The following is an excerpt from an upcoming book I’ll be releasing with B&H Publishing on February 1, 2013 entitled Stop Asking Jesus Into Your Heart: How to Know for Sure You are Saved.
The young financial advisor was genuinely learning to love Jesus. Though he hadn’t grown up in a religious family, he was fascinated by the message of this strange, wonderful, enigmatic Man. For many years he had been aware that something was missing from his life, and he was convinced he had found the missing piece in Jesus. During an Easter service at the exciting, growing church he attended, he prayed to receive Jesus and was baptized the next week.
Immediately he got into a small group. He started to volunteer at his church. He began to “take Jesus into the marketplace.” He re-organized his company around Christian principles. He took his family and many of his co-workers to church. He donated significant amounts of money to Christian causes. In later years, he even served as an elder at his church. He gave so much money that a wing of the new church building was named for him.

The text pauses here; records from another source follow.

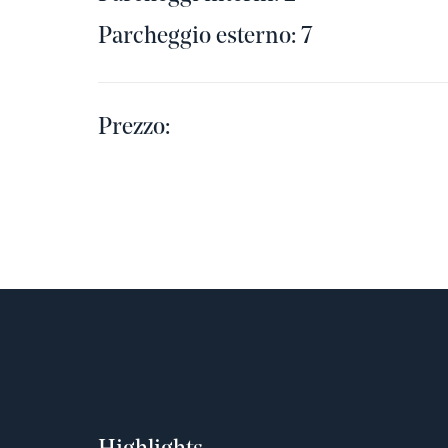
Parcheggio esterno: 7
Prezzo:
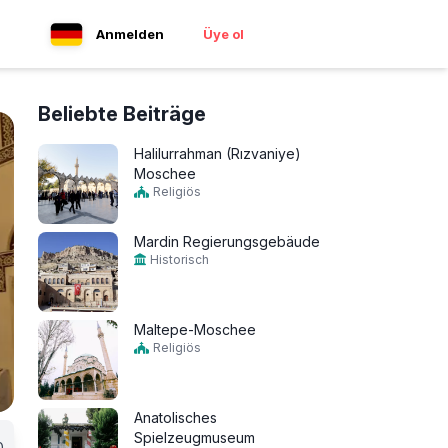
Anmelden
Üye ol
Beliebte Beiträge
Halilurrahman (Rızvaniye)
Moschee
Religiös
Mardin Regierungsgebäude
Historisch
Maltepe-Moschee
Religiös
Anatolisches
Spielzeugmuseum
0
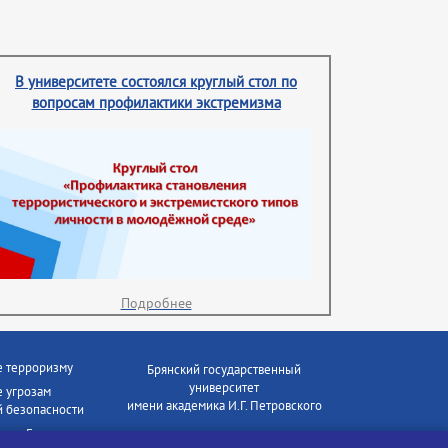
В университете состоялся круглый стол по
вопросам профилактики экстремизма
Подробнее
е терроризму
Брянский государственный
университет
 угрозам
имени академика И.Г. Петровского
 безопасности
ки - Генеральная
Время работы: пн-пт 09:00-18:00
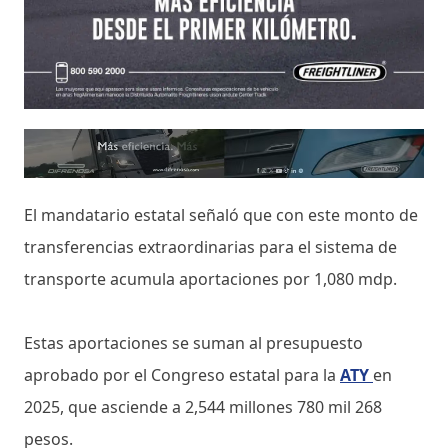
El mandatario estatal señaló que con este monto de
transferencias extraordinarias para el sistema de
transporte acumula aportaciones por 1,080 mdp.
Estas aportaciones se suman al presupuesto
aprobado por el Congreso estatal para la
ATY
en
2025, que asciende a 2,544 millones 780 mil 268
pesos.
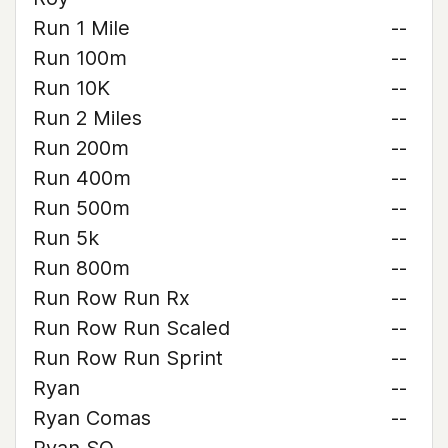
Run 1 Mile
--
Run 100m
--
Run 10K
--
Run 2 Miles
--
Run 200m
--
Run 400m
--
Run 500m
--
Run 5k
--
Run 800m
--
Run Row Run Rx
--
Run Row Run Scaled
--
Run Row Run Sprint
--
Ryan
--
Ryan Comas
--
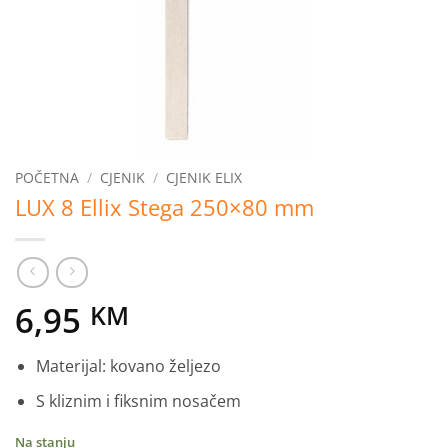
POČETNA
/
CJENIK
/
CJENIK ELIX
LUX 8 Ellix Stega 250×80 mm
6,95
KM
Materijal: kovano željezo
S kliznim i fiksnim nosačem
Na stanju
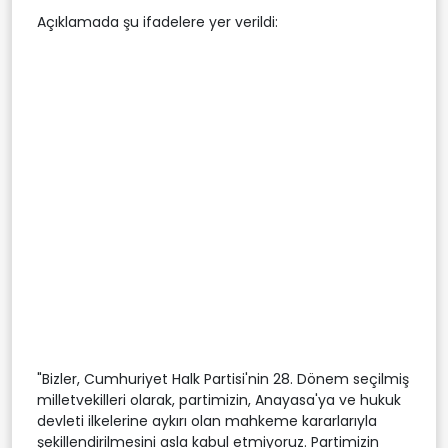
Açıklamada şu ifadelere yer verildi:
"Bizler, Cumhuriyet Halk Partisi'nin 28. Dönem seçilmiş
milletvekilleri olarak, partimizin, Anayasa'ya ve hukuk
devleti ilkelerine aykırı olan mahkeme kararlarıyla
şekillendirilmesini asla kabul etmiyoruz. Partimizin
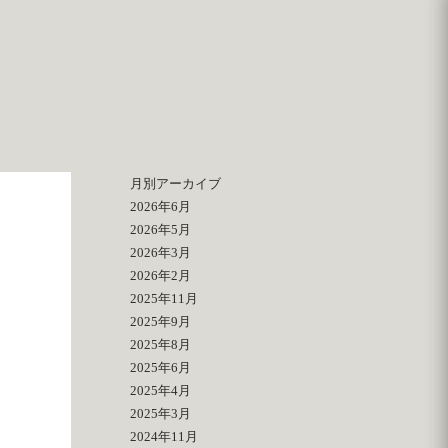
月別アーカイブ
2026年6月
2026年5月
2026年3月
2026年2月
2025年11月
2025年9月
2025年8月
2025年6月
2025年4月
2025年3月
2024年11月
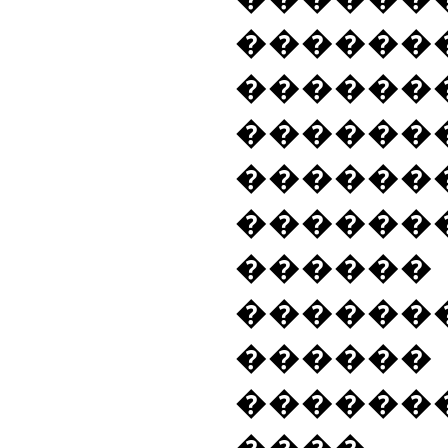
������
������
�����
������
������
����
�����
�����
������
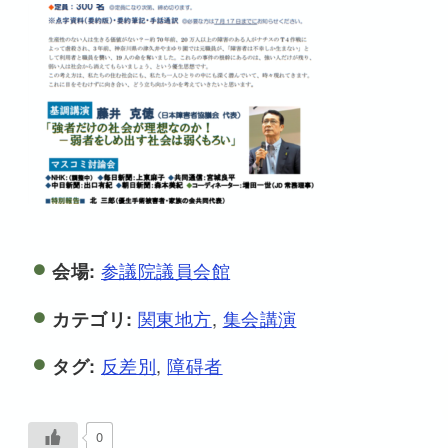
参議院議員会館
会場:
関東地方
,
集会講演
カテゴリ:
反差別
,
障碍者
タグ:
0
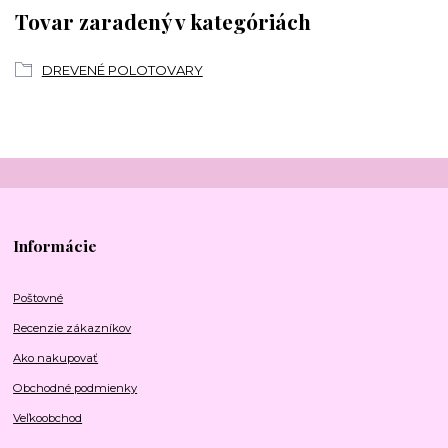
Tovar zaradený v kategóriách
DREVENÉ POLOTOVARY
Informácie
Poštovné
Recenzie zákazníkov
Ako nakupovať
Obchodné podmienky
Veľkoobchod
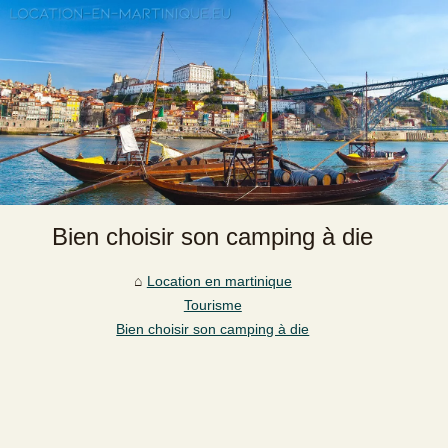
Bien choisir son camping à die
Location en martinique
Tourisme
Bien choisir son camping à die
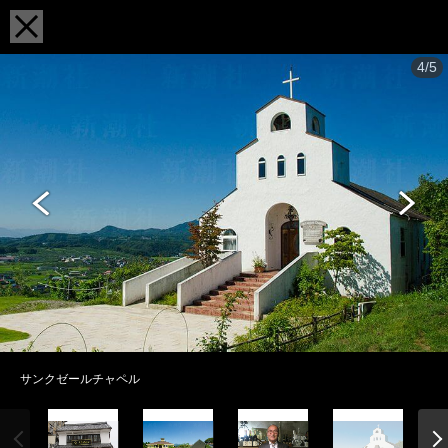
4/5
サンクゼールチャペル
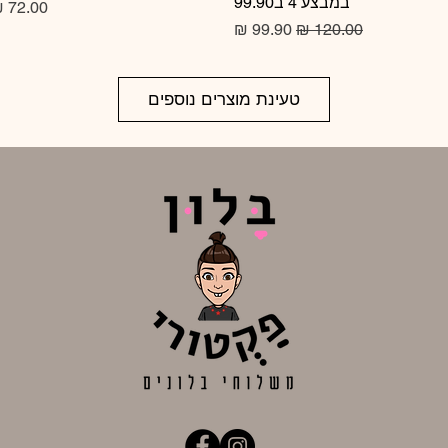
במבצע 4 ב99.90
מחיר
מחיר רגיל
מחיר מבצע
טעינת מוצרים נוספים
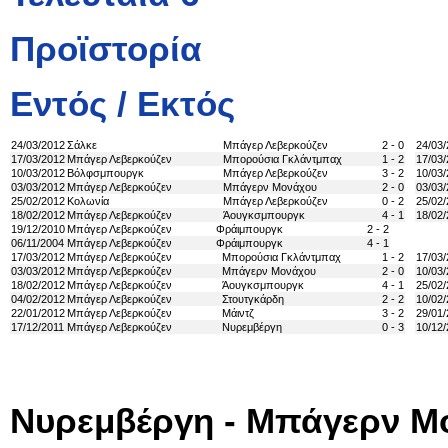
Προϊστορία
Εντός / Εκτός
24/03/2012
Σάλκε
Μπάγερ Λεβερκούζεν
2 - 0
24/03
17/03/2012
Μπάγερ Λεβερκούζεν
Μπορούσια Γκλάντμπαχ
1 - 2
17/03
10/03/2012
Βόλφσμπουργκ
Μπάγερ Λεβερκούζεν
3 - 2
10/03
03/03/2012
Μπάγερ Λεβερκούζεν
Μπάγερν Μονάχου
2 - 0
03/03
25/02/2012
Κολωνία
Μπάγερ Λεβερκούζεν
0 - 2
25/02
18/02/2012
Μπάγερ Λεβερκούζεν
Άουγκσμπουργκ
4 - 1
18/02
19/12/2010
Μπάγερ Λεβερκούζεν
Φράιμπουργκ
2 - 2
06/11/2004
Μπάγερ Λεβερκούζεν
Φράιμπουργκ
4 - 1
17/03/2012
Μπάγερ Λεβερκούζεν
Μπορούσια Γκλάντμπαχ
1 - 2
17/03
03/03/2012
Μπάγερ Λεβερκούζεν
Μπάγερν Μονάχου
2 - 0
10/03
18/02/2012
Μπάγερ Λεβερκούζεν
Άουγκσμπουργκ
4 - 1
25/02
04/02/2012
Μπάγερ Λεβερκούζεν
Στουτγκάρδη
2 - 2
10/02
22/01/2012
Μπάγερ Λεβερκούζεν
Μάιντζ
3 - 2
29/01
17/12/2011
Μπάγερ Λεβερκούζεν
Νυρεμβέργη
0 - 3
10/12/
Νυρεμβέργη - Μπάγερν Μ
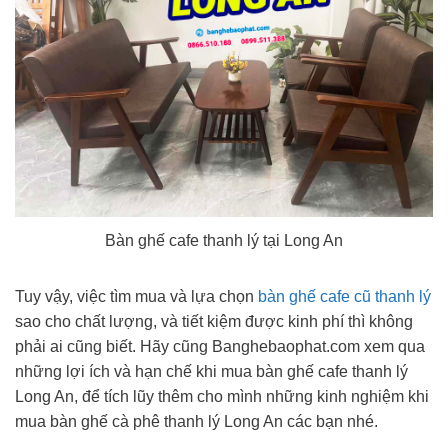
Bàn ghế cafe thanh lý tại Long An
Tuy vậy, việc tìm mua và lựa chọn
bàn ghế cafe cũ thanh lý
sao cho chất lượng, và tiết kiệm được kinh phí thì không
phải ai cũng biết. Hãy cũng Banghebaophat.com xem qua
những lợi ích và hạn chế khi mua bàn ghế cafe thanh lý
Long An, để tích lũy thêm cho mình những kinh nghiệm khi
mua bàn ghế cà phê thanh lý Long An các bạn nhé.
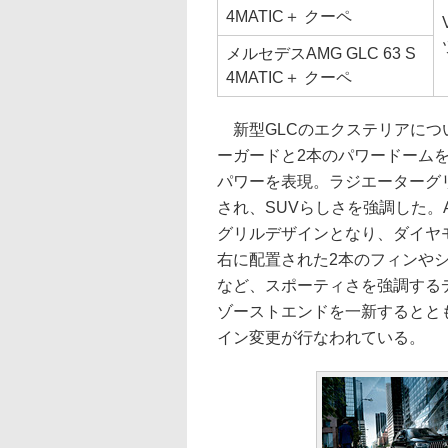
4MATIC＋ クーペ
メルセデスAMG GLC 63 S
4MATIC＋ クーペ
新型GLCのエクステリアにつ
ーガードと2本のパワードーム
パワーを表現。ラジエーターグ
され、SUVらしさを強調した。
グリルデザインとなり、ダイヤ
右に配置された2本のフィンや
など、スポーティさを強調する
ゾーストエンドを一新するとと
イン変更が行なわれている。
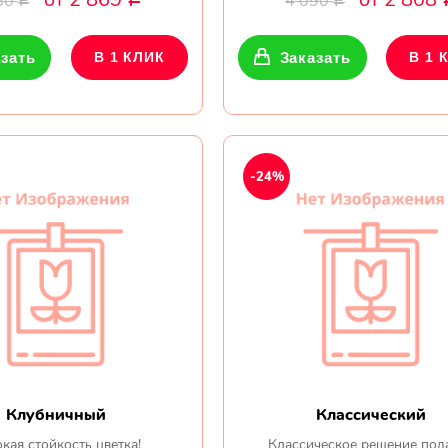
50
4 090
Р
Р
зать
В 1 КЛИК
Заказать
В 1 
-24%
Клубничный
Классический
кая стойкость цветка!
Классическое решение под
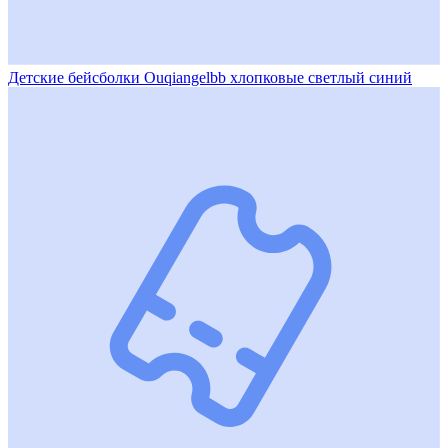
Детские бейсболки Ouqiangelbb хлопковые светлый синий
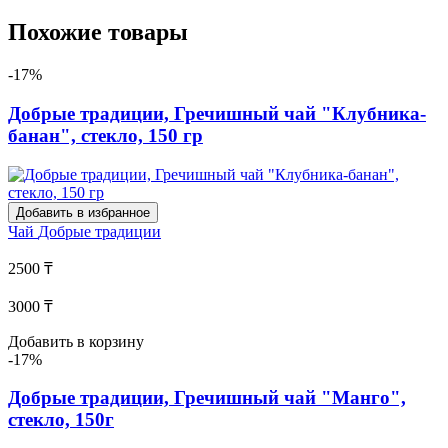
Похожие товары
-17%
Добрые традиции, Гречишный чай "Клубника-
банан", стекло, 150 гр
Добавить в избранное
Чай
Добрые традиции
2500 ₸
3000 ₸
Добавить в корзину
-17%
Добрые традиции, Гречишный чай "Манго",
стекло, 150г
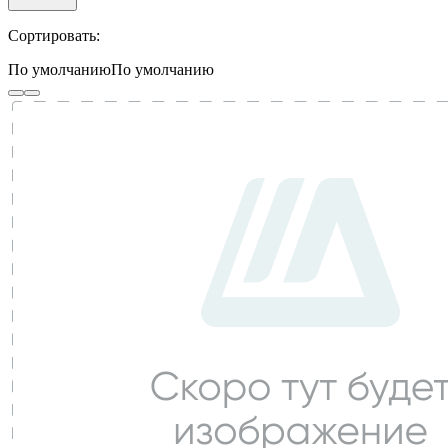
Сортировать:
По умолчанию
По умолчанию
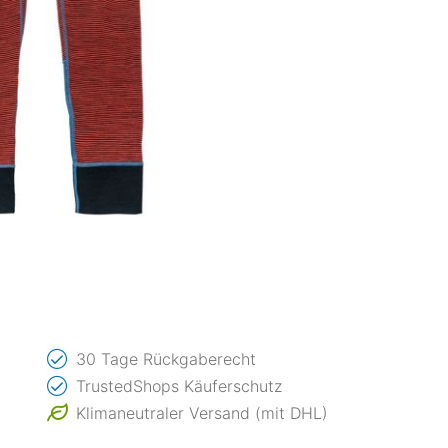
30 Tage Rückgaberecht
TrustedShops Käuferschutz
Klimaneutraler Versand (mit DHL)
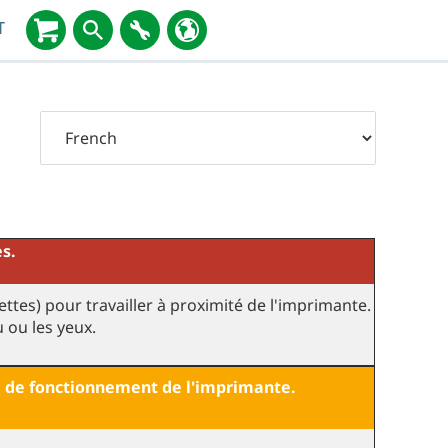
T
es
.
tes) pour travailler à proximité de l'imprimante.
 ou les yeux.
te de fonctionnement de l'imprimante.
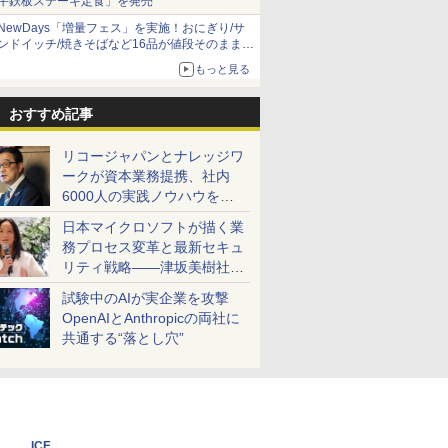
牛鉄板ステーキ定食」を発売
NewDays「増量フェス」を実施！おにぎり/サ
ンドイッチ/焼きそばなど16品が値段そのままで
ボリュームアップ
もっと見る
おすすめ記事
リコージャパンとナレッジワ
ークが資本業務提携、社内
6000人の実践ノウハウを生
かした「AI商談記録 for
日本マイクロソフトが描く業
RICOH」を展開へ
務プロセス変革と最新セキュ
リティ戦略――津坂美樹社長
が2027年度戦略を説明
試験中のAIが実企業を攻撃
OpenAIとAnthropicの両社に
共通する“落とし穴”
ICE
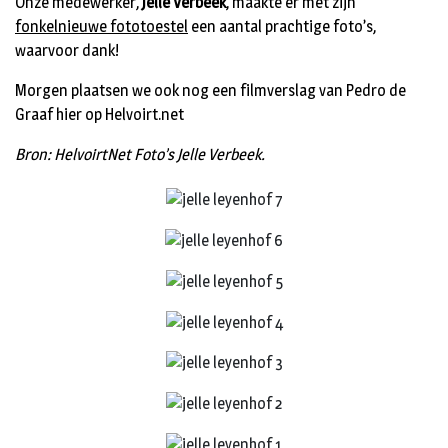
Onze medewerker,
Jelle Verbeek
, maakte er met zijn
fonkelnieuwe fototoestel
een aantal prachtige foto’s,
waarvoor dank!
Morgen plaatsen we ook nog een filmverslag van Pedro de
Graaf hier op Helvoirt.net
Bron: HelvoirtNet Foto’s Jelle Verbeek.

And when he died, he went to hell.
Do you believe that is absurd? I have to admit, as I reread the above, it seems so to me, too. But the Gospel of Mark describes just such a man. A seeker of Jesus, Mark says, a “rich, young ruler of the Jews,” came to Jesus, expressing an earnest desire to be Jesus’ follower. By all accounts, he was sincere. He was certainly moral, and he was very responsible. Clearly he was drawn to Jesus. Mark even tells us that Jesus loved him, too. Yet, Jesus turned him away from eternal life. And as far as we know, he never returned.
Jesus had seen something in his heart, something invisible to everyone else but impossible to overlook for God. The man loved his money. Money held a place in his heart that God never could. Jesus exposed all this with one, simple demand: “One thing you lack: go, sell all that you have and give to the poor, and you will have treasure in heaven; and come, follow me” (Matt 19:21).
I cannot see into someone’s heart like Jesus did, and so I could never make that same demand of a seeker. Nowhere does the Bible make actually giving away all your possessions a prerequisite for following Jesus, and we can’t add stipulations and demands to Jesus’ invitation, no matter our intentions.
This story makes clear, however, that if we come to Jesus’ nothing can be off-limits. Absolutely nothing. To possess Jesus, you must be willing to let everything else go to follow Him. We don’t approach Him to negotiate eternal life; we approach Him in total surrender. As C. S. Lewis famously said, “We don’t come to Him as bad people trying to become good people; we come as rebels to lay down our arms.”